When the gun had traversed to the far side of the field, it started again on the reverse arc. We watched it come back our way, fascinated by the red whipping streaks of fire. When it got to within feet of us, in the air just above our heads, it stopped again. Magazine change, I predicted.
‘Keep down,’ I croaked. ‘It’s a magazine change.’
Tom Cooper didn’t reply.
I waited a moment for Helmut, hope the unspeakable thought, but he replied.
The Bren started again, and continued its slow traverse.

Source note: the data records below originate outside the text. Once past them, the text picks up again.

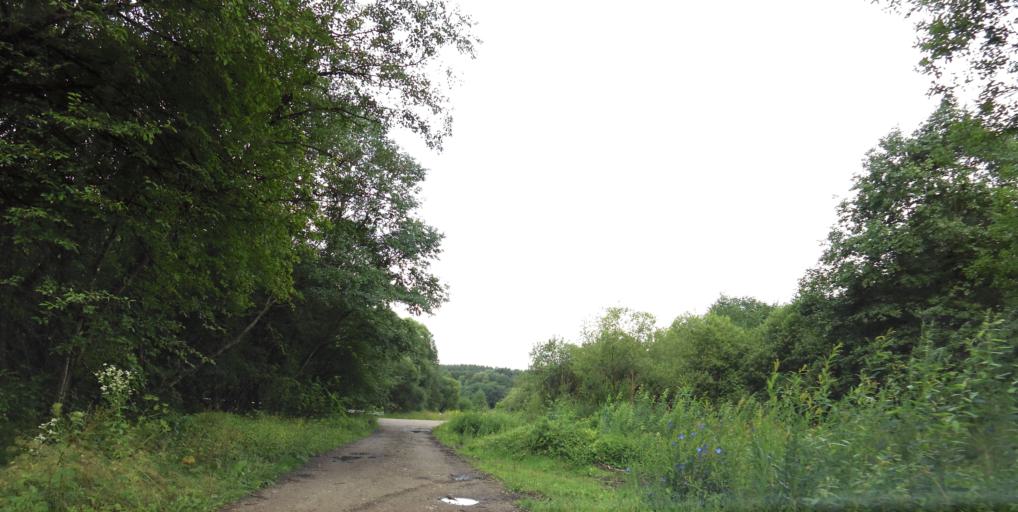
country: LT
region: Vilnius County
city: Pilaite
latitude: 54.6975
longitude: 25.1916
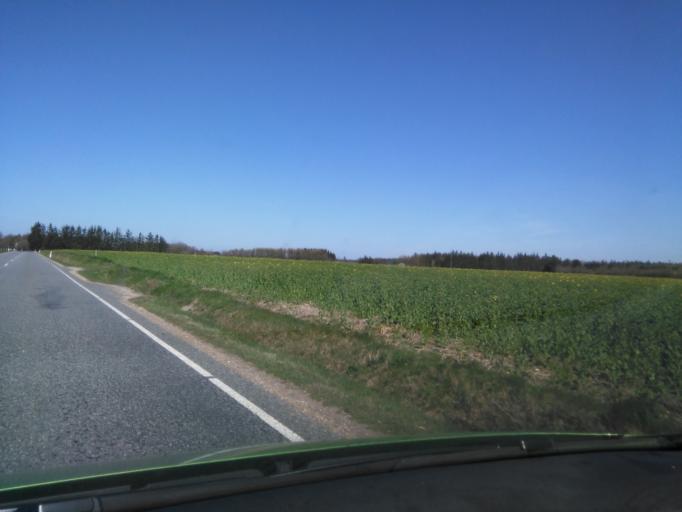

I got to my feet, despite the effort. ‘Come on,’ I said, ‘for Christ’s sake come on.’ I was not going to lie there with that lot passing over the back of my spine every fifteen seconds. My mind was working again, and I had timed the interval between left and right. I lumbered eleven steps, and then croaked, ‘Down.’ We had barely flopped to the ground when the line of fire was across our backs again. We let it flip by and then got up and stumbled forward again. Eleven agonising steps and then down. This time we had to wait seven seconds before the line got to us again. I took a tremendous pride in calculating that they were not sitting in the centre of the hedgerow before us.
We were actually moving forward when the other Bren, to the north-east of us, began to cover the lines of the first one, from a different angle. We managed to get down in time, but were now beneath two cross arcs, beneath the aim of two gunners composing their lines of death contrapuntally, with the time interval too small for us to make the slightest move forward or backwards, to the left or the right. I had noticed however, and continued to watch to verify it, that each gunner had his lock-off position on the edge of his arc, opposing edges. Thus, when the guns ceased to fire we would have a few seconds warning when they began again. I crawled across to where Helmut was lying.
‘Wait till they stop,’ I said, ‘and then we can go forward.’
He knew nothing of lock-off positions – I took a childish pride in airing my own bit of superiority, explained it to him as I would to a child. By the time I had finished, they had stopped firing. Tom Cooper was lying about eight feet to one side of us, immobile. I crawled over to him. A bullet had entered the top of his head, leaving a neat hole in Cliff’s beret. He must have been holding his head high, possibly to prevent his forehead making contact with the ground, for the bullet had come out again at the base of the back of his neck. His face was now buried in the grass. His hands were stretched before him in the push-off position, half bent. I straightened them across the top of his head, then reached into his top pocket and took out the letter he had written that morning.
I am still not certain of the emotions I experienced as I crawled back across the dampened grass to where Helmut lay. He knew Tom Cooper had died.
‘There’s just you and me now,’ he said.